Subsequently, a small amount of sodium hypochlorite or hydrogen peroxide solution is added for the purpose of oxidizing and removing iron and manganese contained in the aqueous solution.

〔Example〕

Example 1 5 l of cobalt sulfate aqueous solution having a cobalt concentration of 127 g / l and a pH of 3.5
Was taken in a beaker, kept at 60 ° C. in a constant temperature bath, and 25 g of cobalt powder obtained by thermally decomposing cobalt oxalate was added to the above aqueous solution while stirring. Next, 200 cc of an aqueous solution of sodium hydrosulfide adjusted to 200 g / l was added to the above aqueous solution of cobalt sulfate while stirring and reacted for 30 minutes while stirring. After this aqueous solution was suction-separated, 5 cc of sodium hypochlorite (effective chlorine 12%) was added to the solution, and the mixture was reacted for 30 minutes while stirring. Table 1 shows the analysis results of crystals obtained by immersing the beaker containing the above-mentioned aqueous solution in a reaction-terminated liquid in which the generated precipitate was separated by suction and a constant temperature bath, and evaporating, concentrating and cooling.

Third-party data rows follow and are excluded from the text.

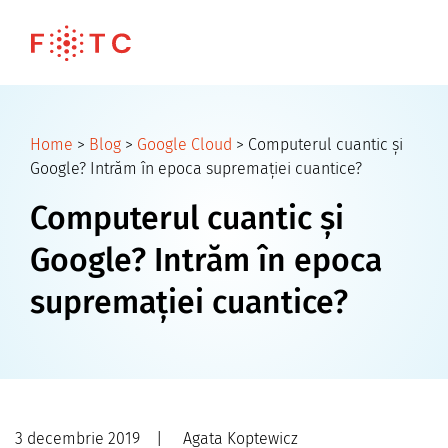
Home
>
Blog
>
Google Cloud
>
Computerul cuantic și
Google? Intrăm în epoca supremației cuantice?
Computerul cuantic și
Google? Intrăm în epoca
supremației cuantice?
3 decembrie 2019
|
Agata Koptewicz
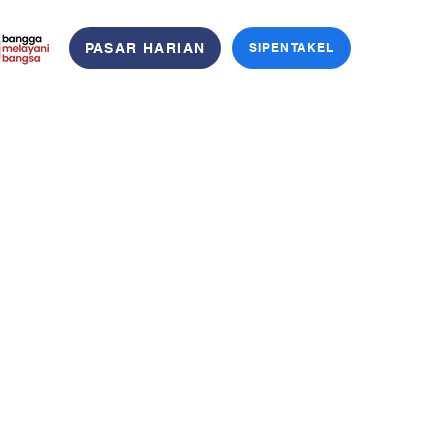
PASAR HARIAN
SIPENTAKEL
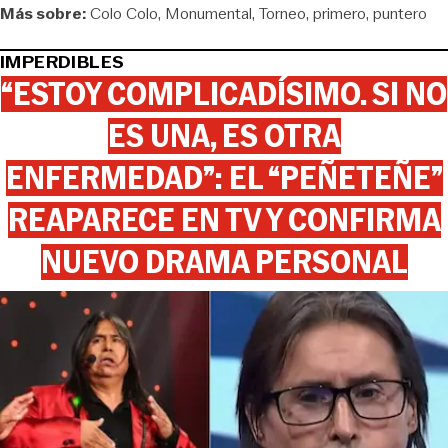
Más sobre:
Colo Colo
Monumental
Torneo
primero
puntero
IMPERDIBLES
“ESTOY COMPLICADÍSIMO. SI NO
ES UNA, ES OTRA
ENFERMEDAD”: EL “PEÑETEÑE”
REAPARECE EN TV Y CONFIRMA
NUEVO DRAMA PERSONAL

Example 2 Table 2 shows the results of an implementation test conducted under the same conditions as in Example 1 on an aqueous cobalt sulfate solution having a cobalt concentration of 78 g / l and a pH of 3.5.

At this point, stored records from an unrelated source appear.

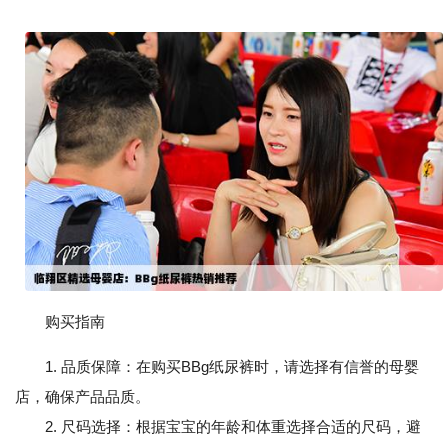
购买指南
1. 品质保障：在购买BBg纸尿裤时，请选择有信誉的母婴
店，确保产品品质。
2. 尺码选择：根据宝宝的年龄和体重选择合适的尺码，避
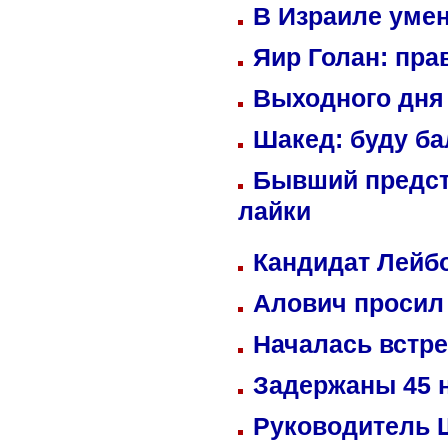
В Израиле уме
Яир Голан: пра
Выходного дня 
Шакед: буду б
Бывший предст
лайки
Кандидат Лейбо
Алович просил 
Началась встре
Задержаны 45 н
Руководитель 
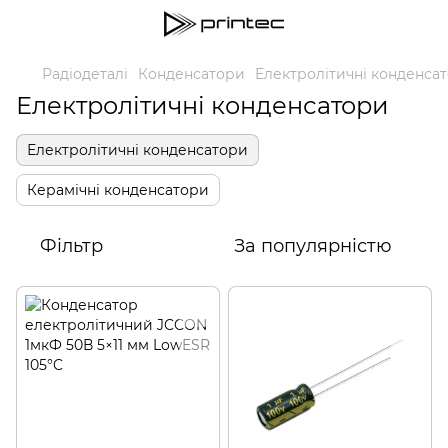
Радіодеталі
Конденсатори
Електролітичні конденса
Електролітичні конденсатори
Електролітичні конденсатори
Керамічні конденсатори
Фільтр
За популярністю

Example 3 The addition amount of starting solution and cobalt powder, temperature, etc. were the same as in Example 1, and the addition amount of sodium hydrosulfide adjusted to 200 g / l was 100 cc.
Table 3 shows the results of (1/2 of Example 1) and the same operations as in Example 1 except for the above.

Example 4 The result of performing the same procedure as in Example 1 except that 200 cc of the starting solution and the amount of cobalt powder added, the temperature, etc. were the same as those in Example 1, 200 cc of sodium sulfide was adjusted to 200 g / l, and the other operations were performed The fourth
Shown in the table.

Example 5 The starting solution and the amount of cobalt powder added, the temperature, etc. were the same as in Example 1, and the same procedure was carried out for the times when hydrogen sulfide was blown through the glass tube. The blowing amount was 26 normal l in 60 minutes, and the operation after the same procedure as in Example 1 was carried out. The results are shown in Table 5.

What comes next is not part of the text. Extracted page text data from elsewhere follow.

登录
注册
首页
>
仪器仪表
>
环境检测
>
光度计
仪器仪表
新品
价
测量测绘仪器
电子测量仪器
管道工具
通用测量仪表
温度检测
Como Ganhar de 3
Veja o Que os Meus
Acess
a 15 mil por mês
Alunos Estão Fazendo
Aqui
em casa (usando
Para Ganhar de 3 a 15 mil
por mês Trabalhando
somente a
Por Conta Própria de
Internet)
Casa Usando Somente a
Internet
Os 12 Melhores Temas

(Effect of the invention) The cobalt sulfate aqueous solution produced according to the method of the present invention has a cobalt concentration of 60 to 120 g / l, nickel, iron, and copper contents of less than 0.002 g / l, and the actual yield of cobalt is 90. % Or more, and the cobalt sulfate crystals obtained by evaporating and concentrating the above cobalt sulfate aqueous solution and cooling are cobalt 20.0 to 20.6%,
Nickel is less than 0.0002%, iron is less than 0.0002%, copper is less than 0.0001%, and zinc is less than 0.001%. Sodium in the cobalt sulfate aqueous solution by recrystallization operation can be relatively easily less than 0.005 g / l, cobalt sulfate crystals by the conventional method nickel 0.01 ~ 0.05%, iron 0.0005 ~ 0.0005%,
Compared with containing 0.0003 to 0.0005% copper, the present invention is suitable as a method for producing high-purity cobalt sulfate,
It is extremely useful as a bath for cobalt plating baths, as a replenisher, as a magnetic material, and as an electronic material.

Claims (1)

[Claims] 1. A cobalt sulfate aqueous solution containing 50 g / l or more of cobalt, to which 1 to 10 g of cobalt powder per 1 aqueous solution is added, and then one or more of sodium hydrosulfide, sodium sulfide, and hydrogen sulfide are added to the aqueous solution. 2 to 1 per the above aqueous solution
After adding 10 g and reacting with stirring, a small amount of sodium hypochlorite or hydrogen peroxide is added to the liquid from which the formed precipitate has been separated, and the formed precipitate is separated. Manufacturing method.